Tuesday, April 14, 2009

Hello...hey there...yo...zup!

How do I plead? Guilty your honor…guilty of assuming first names are a great representation of the person it’s attached to. I’ve judged the book by its front cover and realized the pages within have nothing to do with what I assumed.



Take the name Lee…a man right? A girl would spell it Leigh. Not true. My wife consistently receives calls wanting to talk to the man of the house or they think my name is Lee. I wish! I’ve spent forty six years searching for the reasons behind why my mother went the direction she did. Toss in Lee and I might find myself in Canada knocking other the door Getty Lee from Rush or Tommy Lee of Motley Crue. I was born to rock and nobody does it better than these daddy Lee’s.



My newly discovered sister continues to tell the tale of how her Bob style haircut and name Jamie put steam in her shorts when people would come up, tap her on the head and say nice things like, “What a cute little boy.” What about Hollywood favorite Cary Grant? Did his parents get the look when introducing their child as a boy? John Wayne’s real name was Marion…not to be confused with Ritchie Cunningham’s mother on Happy Day’s…her name is Marian.



What makes it worse is our desire to toss aside face to face time.

Stored data

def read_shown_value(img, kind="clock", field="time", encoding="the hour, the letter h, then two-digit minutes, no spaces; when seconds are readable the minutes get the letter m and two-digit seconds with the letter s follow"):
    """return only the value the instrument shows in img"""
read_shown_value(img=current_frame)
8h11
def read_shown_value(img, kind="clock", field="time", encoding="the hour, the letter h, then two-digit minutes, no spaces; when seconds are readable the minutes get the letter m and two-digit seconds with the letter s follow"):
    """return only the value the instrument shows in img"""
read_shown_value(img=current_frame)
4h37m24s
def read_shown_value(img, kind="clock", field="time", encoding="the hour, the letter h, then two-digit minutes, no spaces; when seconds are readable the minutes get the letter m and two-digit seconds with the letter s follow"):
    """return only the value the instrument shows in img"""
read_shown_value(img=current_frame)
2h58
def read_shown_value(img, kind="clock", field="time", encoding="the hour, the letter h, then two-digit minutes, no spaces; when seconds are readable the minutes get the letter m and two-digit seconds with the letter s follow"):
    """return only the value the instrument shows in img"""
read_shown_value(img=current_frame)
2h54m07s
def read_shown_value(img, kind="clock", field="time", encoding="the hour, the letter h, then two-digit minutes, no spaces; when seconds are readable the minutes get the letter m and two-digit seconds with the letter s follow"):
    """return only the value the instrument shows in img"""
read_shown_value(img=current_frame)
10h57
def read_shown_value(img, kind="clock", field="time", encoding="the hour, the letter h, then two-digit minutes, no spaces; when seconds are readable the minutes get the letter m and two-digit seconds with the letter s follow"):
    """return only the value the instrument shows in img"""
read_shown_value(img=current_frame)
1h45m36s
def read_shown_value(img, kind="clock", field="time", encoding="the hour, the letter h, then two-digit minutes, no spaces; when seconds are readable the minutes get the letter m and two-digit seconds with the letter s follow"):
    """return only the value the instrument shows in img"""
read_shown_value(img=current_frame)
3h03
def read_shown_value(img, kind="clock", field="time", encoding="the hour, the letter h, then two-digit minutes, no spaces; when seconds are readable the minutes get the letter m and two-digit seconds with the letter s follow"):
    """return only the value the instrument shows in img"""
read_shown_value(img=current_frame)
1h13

Work to complete
1) In the blog post about first names above, what does it say John Wayne's real name was?
2) Condense the paragraph of the blog post about first names that begins "My newly discovered sister" into two sentences, keeping its main facts.
3) Please carry on the blog post about first names from its final sentence, in the same voice.

Answers for this exercise
1) Marion.

2) The writer's newly discovered sister, Jamie, says her Bob style haircut and name made her fume when people tapped her head and called her a cute little boy. The writer wonders whether Cary Grant's parents got looks when introducing him as a boy and notes that John Wayne's real name was Marion, not to be confused with Marian, Ritchie Cunningham's mother.

3)
Through emails and text messages, our push to communicate might be up but recognition to whom we are speaking to flies way below the radar. This is why I freak out my hair; Jesika the stylist knows of only one rule, make it approachable, unforgettable and up to date, totally rock star and extremely easy to handle on days when floppy humidified loose is the only way to go. Outside of speaking the way I write, you can’t spot the dot in an overcrowded room of circles.



What is the proper way to function after dysfunction has put a late night leg cramp inside the identity crisis. Sam isn’t just a guys name and neither is Leslie, so what happens if you’ve mislabeled their place in history?



It’s time to call in office manner expert Anne Marie Sabath who recognizes our shapes of correspondence as being disastrous. First things first…let them talk before you speak. Not because you’re being saved from embarrassment but they’re being rescued from it.



Don’t say, “Wow Micheal, Michelle, Micky, Mikey…I thought you were.”



By allowing them to acknowledge the error creates room for you to play it down. They’ll be the first to let you know how often it takes place and how eighty percent of the time it begins with written words.



But how do you best handle situations of too many people named Chris, Lisa’s and Arroe’s? Yeah, like the last one would ever happen. Until that day we find ourselves bumping into a landslide of Britney’s and Jennifer’s. Hank isn’t used much but Jeff, Jef and Geoff once met on the corner of Queens, Queens and Queens in Charlotte.



My sister Susan’s middle name is Irene…what a coincidence, my newly located sisters first name is Irene. Wow! Obviously the father figure loved his mother a lot! My brother’s name is Terry; my stepfather’s daughter Margaret married a Terry. Thanksgiving at our house was spent saying, “Not you…him!” Welcome to the age of outrageous, horribly misunderstood nicknames that stick like ancient gum on the bottom of a picnic table in the park.



My daughter’s father in law’s name is Carlos, she married Carlos Jr. and they named their son Carlos. This has to be the reason why when I first moved to the south everybody on the block greeted me with a firm, “Dude or hey!” You simply can’t go wrong!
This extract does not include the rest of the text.